━━━ EXTRACTED DATA

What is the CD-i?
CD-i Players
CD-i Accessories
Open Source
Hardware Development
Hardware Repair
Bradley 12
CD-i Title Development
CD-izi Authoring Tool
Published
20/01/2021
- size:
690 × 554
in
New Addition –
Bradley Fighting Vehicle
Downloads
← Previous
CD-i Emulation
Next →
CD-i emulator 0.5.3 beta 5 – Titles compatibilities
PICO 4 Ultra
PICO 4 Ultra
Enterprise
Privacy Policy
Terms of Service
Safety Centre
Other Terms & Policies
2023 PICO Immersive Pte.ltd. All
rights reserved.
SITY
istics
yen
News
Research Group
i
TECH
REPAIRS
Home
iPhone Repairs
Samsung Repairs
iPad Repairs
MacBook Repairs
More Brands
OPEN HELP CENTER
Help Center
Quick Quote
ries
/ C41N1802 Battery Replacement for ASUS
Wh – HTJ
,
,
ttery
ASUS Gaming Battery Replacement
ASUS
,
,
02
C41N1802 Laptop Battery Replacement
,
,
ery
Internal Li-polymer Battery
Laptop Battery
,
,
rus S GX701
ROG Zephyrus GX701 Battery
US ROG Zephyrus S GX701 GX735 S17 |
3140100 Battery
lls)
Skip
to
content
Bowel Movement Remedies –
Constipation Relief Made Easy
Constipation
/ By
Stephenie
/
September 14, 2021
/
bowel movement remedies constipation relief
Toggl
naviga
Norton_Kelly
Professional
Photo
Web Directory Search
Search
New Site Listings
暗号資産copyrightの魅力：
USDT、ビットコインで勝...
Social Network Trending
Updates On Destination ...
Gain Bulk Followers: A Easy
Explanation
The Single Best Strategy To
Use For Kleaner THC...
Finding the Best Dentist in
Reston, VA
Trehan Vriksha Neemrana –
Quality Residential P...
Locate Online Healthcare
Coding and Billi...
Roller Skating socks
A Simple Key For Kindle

━━━━━━

EXERCISE INSTRUCTIONS:
The required output is every line of the entries, starting at the one that contains "Finding the Best Dentist in" and ending at the last, copied exactly.

FINISHED EXERCISE:
Finding the Best Dentist in
Reston, VA
Trehan Vriksha Neemrana –
Quality Residential P...
Locate Online Healthcare
Coding and Billi...
Roller Skating socks
A Simple Key For Kindle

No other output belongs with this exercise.